* **Instructions to follow**: Extend the recovery story below, picking up after its final sentence.

* **Text section**:
+-------+

Before I begin my story, I would like to thank God for another day clean and thank the program of Narcotics Anonymous for showing me how to live.
Ever since I can remember I have always been different, I couldn’t understand why I wasn’t like the other children; I never seemed to fit in anywhere. I thought maybe it was because I was inter-racial, or maybe because I was a girl being raised by her father. These things may have something to do with my feelings, but the real problem has always been me.
When I was a kid I would eat the fruit left in the glass after an adult had finished a drink, it made me feel better.
When I was twelve I started smoking cigarettes, and soon after pot. Not only did I enjoy the high, but I found a group of people I thought were my friends. We all had something in common; we liked to get high. I also began to drink and occasionally take pills. I didn’t care what kind of pills they were, as long as they could take me out of myself.
I started getting into trouble at school and my father decided that it would be a good idea to send me away. I went to stay with an aunt who lived a few states away. This only presented me with new opportunities to take advantage of new people. I was sent home as soon as the school semester ended.
When I was fourteen I ran away from home with a girlfriend of mine. We had about $20 between the two of us. I soon found that I didn’t need money to get high or to get my needs met. I learned how to panhandle and stole most of my clothes. I quickly found a boyfriend who provided us with a place to live. I was introduced to hallucinogens and a new variety of new pills. My new friends had a plentiful supply of drugs and readily shared.
By the time I turned seventeen I was turning tricks on 8th Avenue in Manhattan. I had also started shooting dope and cocaine. Mostly I liked coke, but I needed the dope to help me come down sometimes. My veins were very poor and soon I ended up shooting-up in my neck. I liked it better anyway; the high was more intense.
Despite the constant partying, I was miserable inside. Nothing I did could make me feel better. I tried to find help at a detox center. They tested my urine and told me I did not have enough dope in my system to be admitted. I kept getting high.
When I was nineteen I became pregnant. I stopped everything except cigarettes and pot. I did my best to change the way I was living. I thought maybe now I would finally get my life in order. At twenty-three weeks I miscarried. Two weeks later I was back to my old way of living. I only did pills and snorted this time; I promised myself I would never shoot-up again.

+-------+

* **Data listing**:

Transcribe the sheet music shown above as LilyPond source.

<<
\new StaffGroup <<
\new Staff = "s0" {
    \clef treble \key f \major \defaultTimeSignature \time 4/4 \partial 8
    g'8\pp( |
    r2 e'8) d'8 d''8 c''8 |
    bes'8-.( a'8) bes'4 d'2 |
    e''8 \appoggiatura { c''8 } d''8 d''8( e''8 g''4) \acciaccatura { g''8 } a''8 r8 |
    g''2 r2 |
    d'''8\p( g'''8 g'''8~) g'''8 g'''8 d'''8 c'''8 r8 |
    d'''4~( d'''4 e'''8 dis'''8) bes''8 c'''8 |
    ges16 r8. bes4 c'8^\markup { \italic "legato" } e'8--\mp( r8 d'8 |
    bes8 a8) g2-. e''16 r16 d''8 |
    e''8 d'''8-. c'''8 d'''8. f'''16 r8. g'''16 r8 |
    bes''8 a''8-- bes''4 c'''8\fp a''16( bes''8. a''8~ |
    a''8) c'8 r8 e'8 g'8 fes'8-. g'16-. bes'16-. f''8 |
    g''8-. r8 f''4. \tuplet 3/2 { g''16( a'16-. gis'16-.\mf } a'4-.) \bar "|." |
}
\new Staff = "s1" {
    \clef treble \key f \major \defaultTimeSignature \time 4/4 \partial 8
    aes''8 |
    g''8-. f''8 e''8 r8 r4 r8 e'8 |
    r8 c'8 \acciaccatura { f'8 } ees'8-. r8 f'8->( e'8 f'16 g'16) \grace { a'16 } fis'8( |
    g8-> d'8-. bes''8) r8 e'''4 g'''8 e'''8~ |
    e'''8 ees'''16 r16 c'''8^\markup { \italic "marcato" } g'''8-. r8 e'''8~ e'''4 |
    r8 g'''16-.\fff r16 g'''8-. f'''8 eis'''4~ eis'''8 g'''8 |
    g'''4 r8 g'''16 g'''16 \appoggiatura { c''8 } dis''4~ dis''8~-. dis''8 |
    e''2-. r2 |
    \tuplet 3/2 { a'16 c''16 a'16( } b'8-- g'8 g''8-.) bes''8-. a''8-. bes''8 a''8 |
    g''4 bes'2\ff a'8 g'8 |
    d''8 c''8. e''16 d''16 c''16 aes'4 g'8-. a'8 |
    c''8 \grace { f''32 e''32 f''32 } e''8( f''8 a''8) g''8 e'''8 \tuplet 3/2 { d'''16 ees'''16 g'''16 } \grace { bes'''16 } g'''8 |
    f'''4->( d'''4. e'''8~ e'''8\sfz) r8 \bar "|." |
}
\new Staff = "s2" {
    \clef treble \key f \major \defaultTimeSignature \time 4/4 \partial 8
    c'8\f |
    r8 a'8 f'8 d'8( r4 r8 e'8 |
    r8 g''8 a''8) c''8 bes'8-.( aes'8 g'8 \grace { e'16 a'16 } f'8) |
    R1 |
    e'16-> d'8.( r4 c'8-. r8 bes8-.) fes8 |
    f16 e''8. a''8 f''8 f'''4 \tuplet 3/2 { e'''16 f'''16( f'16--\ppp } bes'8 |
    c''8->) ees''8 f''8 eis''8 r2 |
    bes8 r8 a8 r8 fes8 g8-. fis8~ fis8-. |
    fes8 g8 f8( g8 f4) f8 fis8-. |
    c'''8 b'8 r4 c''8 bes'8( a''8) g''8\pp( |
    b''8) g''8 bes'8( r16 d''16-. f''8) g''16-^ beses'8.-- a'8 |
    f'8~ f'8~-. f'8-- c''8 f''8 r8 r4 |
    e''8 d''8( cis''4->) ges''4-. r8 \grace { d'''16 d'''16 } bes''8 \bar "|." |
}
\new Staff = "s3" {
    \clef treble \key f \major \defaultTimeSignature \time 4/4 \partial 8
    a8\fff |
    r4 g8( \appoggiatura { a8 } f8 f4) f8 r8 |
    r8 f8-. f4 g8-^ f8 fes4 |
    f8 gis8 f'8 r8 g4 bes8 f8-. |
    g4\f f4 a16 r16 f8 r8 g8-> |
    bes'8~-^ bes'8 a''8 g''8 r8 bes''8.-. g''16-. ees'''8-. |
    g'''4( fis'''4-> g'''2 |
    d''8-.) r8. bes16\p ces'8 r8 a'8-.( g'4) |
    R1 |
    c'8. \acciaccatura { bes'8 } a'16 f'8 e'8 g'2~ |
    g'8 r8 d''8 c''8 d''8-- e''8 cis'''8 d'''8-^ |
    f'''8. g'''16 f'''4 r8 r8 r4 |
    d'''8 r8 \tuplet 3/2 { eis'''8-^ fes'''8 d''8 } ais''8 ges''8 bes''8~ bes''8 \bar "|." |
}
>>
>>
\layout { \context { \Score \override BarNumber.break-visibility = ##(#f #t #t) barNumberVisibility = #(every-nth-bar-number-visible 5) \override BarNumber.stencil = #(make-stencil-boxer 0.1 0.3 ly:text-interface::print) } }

+-------+

* **Answer box**:
I kept that promise to myself, I thought my life was so much better by the time I turned twenty. I only drank and took pills, some days I didn’t get high at all! I owned an escort service and considered myself a businesswoman now. I no longer had to sleep with strangers for money, other women did and I got paid for supply. I had money in the bank, but I still felt empty inside.
I became involved with a bible study group, soon after I found myself living what I perceived to be a drug free life. I only drank once in a while and the only pills I took were prescription. My life changed radically. I got married, found new friends, went to college, and started a career. This lasted twelve years. Except when I was working I still felt incomplete, like I didn’t belong anywhere.
After almost eleven years with the same man I became very bored. I decided to have an affair. My lover introduced me to crack. Within a year I had left my husband, ditched my lover, left my job and started an escort agency. I did whatever needed to be done to use more. I was now more miserable than I could ever imagine!
On February 6, 1998, after a three day run, I promised God that if I didn’t die I would do something about my problem tomorrow. At 6:43 PM I took my last hit. The next day I called the NA hotline, they told me where I could find a meeting. That Sunday I went to my first meeting. The following Tuesday I had three drinks. The only thing this did for me was change my clean date and give me an intense desire to use my drug of choice.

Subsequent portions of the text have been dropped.